The program is called High-Five, and it's the co-creation of Oldways Preservation & Exchange Trust, a non-profit organization dedicated to the preservation and promotion of traditional foods, of which Baer-Sinnott is the executive vice president, and the Chefs Collaborative, a network of chefs who promote sustainable cuisine.

The High-Five program is a way for chefs, parents and anyone with an interest in good food to help kids learn about healthful cuisine from around the world. It is supported entirely by volunteers, who go into elementary schools and teach the eight lessons of the program. The lessons look at flatbreads as a universal food in countries including Vietnam, India and Mexico.

Instructors receive a "ready-made food culture history class from soup to nuts," says Baer-Sinnott. In addition to the curriculum and recipes, instructors receive props, such as photos and maps that help tell a story about the particular country, its climate and its food.

"It's been tremendously successful," says Greg Higgins, High-Five volunteer and chef-owner of Higgins Restaurant & Bar in Portland, Ore. "There's been a greater demand than we have people to teach the classes." Higgins, who heads up the High-Five program in his region, says his chapter reached 600 kids last year.

"The immediate reward is that the kids get psyched about the food," says Higgins. "In one class I brought in all kinds of chilies.
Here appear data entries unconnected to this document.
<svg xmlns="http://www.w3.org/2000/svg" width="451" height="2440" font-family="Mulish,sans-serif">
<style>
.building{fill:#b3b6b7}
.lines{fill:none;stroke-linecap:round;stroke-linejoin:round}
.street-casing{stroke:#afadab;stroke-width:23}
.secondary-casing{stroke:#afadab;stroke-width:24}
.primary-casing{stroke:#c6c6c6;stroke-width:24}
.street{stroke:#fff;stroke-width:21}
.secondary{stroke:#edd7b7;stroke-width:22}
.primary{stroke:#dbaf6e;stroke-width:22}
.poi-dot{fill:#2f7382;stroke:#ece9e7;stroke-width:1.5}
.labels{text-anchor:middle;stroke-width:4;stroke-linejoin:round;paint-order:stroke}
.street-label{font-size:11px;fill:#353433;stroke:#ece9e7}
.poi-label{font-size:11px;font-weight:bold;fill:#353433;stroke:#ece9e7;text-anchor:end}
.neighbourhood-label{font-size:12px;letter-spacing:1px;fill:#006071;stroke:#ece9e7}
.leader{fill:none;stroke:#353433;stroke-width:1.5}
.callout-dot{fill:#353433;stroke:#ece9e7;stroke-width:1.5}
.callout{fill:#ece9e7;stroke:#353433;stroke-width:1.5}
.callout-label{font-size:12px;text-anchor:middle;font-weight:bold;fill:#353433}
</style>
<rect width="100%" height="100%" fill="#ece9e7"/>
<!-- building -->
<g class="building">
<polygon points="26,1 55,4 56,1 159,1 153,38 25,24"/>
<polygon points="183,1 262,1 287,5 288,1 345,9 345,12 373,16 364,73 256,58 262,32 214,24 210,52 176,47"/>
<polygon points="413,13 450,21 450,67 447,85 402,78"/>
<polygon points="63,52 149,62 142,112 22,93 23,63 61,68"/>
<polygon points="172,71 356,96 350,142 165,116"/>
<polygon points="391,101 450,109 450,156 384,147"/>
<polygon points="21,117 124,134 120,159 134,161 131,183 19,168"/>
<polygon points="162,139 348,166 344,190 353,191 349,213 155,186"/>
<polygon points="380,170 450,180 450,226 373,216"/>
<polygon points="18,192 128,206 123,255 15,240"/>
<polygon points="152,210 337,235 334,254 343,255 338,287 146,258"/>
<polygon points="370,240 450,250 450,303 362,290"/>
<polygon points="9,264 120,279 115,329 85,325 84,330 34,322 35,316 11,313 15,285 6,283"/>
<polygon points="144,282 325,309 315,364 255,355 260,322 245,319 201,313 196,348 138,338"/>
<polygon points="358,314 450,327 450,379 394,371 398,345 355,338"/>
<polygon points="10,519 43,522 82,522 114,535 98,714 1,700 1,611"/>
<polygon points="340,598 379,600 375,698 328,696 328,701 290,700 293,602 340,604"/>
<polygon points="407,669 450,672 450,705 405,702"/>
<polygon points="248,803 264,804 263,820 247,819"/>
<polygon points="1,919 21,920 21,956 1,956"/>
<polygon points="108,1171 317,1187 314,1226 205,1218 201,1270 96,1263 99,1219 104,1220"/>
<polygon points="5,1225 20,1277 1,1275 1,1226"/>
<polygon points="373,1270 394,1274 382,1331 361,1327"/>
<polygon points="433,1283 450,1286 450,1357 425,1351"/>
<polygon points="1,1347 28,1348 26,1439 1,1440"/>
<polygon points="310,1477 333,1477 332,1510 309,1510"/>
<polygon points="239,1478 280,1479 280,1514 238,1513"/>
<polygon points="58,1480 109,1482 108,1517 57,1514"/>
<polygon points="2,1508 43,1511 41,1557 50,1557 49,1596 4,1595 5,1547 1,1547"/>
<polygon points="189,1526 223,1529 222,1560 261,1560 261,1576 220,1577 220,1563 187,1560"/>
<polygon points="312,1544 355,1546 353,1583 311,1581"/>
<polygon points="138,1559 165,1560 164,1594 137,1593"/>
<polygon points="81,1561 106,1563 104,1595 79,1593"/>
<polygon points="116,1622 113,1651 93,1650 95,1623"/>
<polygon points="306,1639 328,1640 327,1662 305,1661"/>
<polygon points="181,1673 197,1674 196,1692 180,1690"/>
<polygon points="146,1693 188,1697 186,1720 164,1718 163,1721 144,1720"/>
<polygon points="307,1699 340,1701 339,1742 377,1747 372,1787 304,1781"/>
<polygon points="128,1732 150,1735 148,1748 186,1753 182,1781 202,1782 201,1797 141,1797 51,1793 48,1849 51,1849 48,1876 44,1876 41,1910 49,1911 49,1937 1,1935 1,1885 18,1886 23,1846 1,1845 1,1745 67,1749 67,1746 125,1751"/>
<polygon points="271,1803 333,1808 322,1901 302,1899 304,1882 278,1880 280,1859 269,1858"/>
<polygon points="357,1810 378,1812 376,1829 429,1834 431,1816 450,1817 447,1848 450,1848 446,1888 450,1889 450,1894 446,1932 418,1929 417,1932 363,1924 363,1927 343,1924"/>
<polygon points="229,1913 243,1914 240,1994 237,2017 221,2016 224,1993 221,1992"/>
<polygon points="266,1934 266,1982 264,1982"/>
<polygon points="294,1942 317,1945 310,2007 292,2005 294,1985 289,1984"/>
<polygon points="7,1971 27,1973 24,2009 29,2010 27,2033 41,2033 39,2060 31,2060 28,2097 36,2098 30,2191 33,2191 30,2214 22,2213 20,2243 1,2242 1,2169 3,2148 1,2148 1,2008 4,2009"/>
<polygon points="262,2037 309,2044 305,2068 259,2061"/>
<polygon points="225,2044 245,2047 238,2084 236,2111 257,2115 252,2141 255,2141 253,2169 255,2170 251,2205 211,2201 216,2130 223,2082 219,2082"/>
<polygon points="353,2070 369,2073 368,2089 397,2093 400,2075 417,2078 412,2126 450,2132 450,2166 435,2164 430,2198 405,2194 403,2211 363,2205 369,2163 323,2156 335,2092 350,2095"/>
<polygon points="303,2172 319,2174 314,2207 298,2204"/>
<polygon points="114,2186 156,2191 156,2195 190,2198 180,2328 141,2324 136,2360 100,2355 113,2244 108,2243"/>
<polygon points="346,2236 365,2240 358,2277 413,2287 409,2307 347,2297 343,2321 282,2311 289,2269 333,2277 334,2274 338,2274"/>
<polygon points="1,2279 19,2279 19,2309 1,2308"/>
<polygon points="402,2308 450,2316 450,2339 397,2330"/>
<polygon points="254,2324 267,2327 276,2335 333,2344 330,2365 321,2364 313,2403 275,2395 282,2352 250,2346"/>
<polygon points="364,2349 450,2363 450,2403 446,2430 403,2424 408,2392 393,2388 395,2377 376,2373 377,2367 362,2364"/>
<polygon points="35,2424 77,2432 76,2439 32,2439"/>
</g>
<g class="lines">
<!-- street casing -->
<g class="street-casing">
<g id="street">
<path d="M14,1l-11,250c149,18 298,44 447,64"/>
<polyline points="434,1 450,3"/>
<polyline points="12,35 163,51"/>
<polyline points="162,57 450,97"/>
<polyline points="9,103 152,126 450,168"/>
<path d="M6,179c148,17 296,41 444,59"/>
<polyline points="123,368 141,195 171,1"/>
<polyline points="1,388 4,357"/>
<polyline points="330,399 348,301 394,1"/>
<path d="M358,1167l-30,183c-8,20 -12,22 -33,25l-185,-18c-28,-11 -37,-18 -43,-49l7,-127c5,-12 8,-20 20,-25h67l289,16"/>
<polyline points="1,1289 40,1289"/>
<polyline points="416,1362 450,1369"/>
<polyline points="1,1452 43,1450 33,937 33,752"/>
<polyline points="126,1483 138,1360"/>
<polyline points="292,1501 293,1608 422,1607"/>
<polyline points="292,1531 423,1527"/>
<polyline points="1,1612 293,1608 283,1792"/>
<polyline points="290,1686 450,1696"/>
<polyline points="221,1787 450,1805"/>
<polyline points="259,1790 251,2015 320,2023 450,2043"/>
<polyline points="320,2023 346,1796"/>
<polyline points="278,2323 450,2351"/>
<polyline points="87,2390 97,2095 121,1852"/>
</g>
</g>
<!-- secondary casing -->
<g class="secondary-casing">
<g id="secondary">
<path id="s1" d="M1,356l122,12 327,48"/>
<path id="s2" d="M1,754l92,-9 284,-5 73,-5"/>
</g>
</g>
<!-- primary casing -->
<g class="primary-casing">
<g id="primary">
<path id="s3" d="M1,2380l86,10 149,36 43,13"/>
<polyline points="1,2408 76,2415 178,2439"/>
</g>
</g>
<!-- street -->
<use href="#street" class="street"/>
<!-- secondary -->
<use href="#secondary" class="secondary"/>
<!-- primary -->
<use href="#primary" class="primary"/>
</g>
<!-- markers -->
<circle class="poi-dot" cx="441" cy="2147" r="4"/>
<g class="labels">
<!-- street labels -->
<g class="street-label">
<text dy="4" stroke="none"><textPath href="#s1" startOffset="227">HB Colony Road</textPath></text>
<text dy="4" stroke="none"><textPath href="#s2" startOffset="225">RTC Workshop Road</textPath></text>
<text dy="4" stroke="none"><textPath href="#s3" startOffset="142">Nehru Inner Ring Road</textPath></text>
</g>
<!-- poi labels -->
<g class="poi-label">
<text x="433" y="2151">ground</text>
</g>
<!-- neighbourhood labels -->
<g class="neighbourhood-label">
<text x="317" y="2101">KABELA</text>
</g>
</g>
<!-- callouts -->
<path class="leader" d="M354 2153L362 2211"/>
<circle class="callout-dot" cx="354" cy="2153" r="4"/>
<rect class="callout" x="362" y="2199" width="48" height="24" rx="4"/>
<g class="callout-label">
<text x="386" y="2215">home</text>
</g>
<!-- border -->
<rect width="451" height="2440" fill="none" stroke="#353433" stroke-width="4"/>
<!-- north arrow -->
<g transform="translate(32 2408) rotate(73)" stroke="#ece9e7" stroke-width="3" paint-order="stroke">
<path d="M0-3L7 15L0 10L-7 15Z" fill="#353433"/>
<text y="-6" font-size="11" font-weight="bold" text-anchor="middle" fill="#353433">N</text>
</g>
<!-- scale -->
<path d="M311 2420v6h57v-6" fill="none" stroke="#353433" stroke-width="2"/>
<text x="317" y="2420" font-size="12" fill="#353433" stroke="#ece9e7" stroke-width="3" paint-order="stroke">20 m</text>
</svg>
Some were very hot like serrano and habanero. By the end of class, I was cutting tiny slivers of the chilies and the kids were gobbling them up-hot peppers that probably would have scared their parents away. They thought it was the greatest thing."

Each lesson teaches a simple recipe for a complete meal. The class highlighting Mexico, for example, teaches kids to prepare corn tortillas with black beans. The hourlong lesson involves an additional hour of prep time for the instructor.

Besides getting kids excited about nutritious foods, the program has another benefit, says Higgins. "I know the kids lean on the parents to make the recipes at home." The idea, he says, is "if we can't change the way the parents eat, maybe we can change the kids."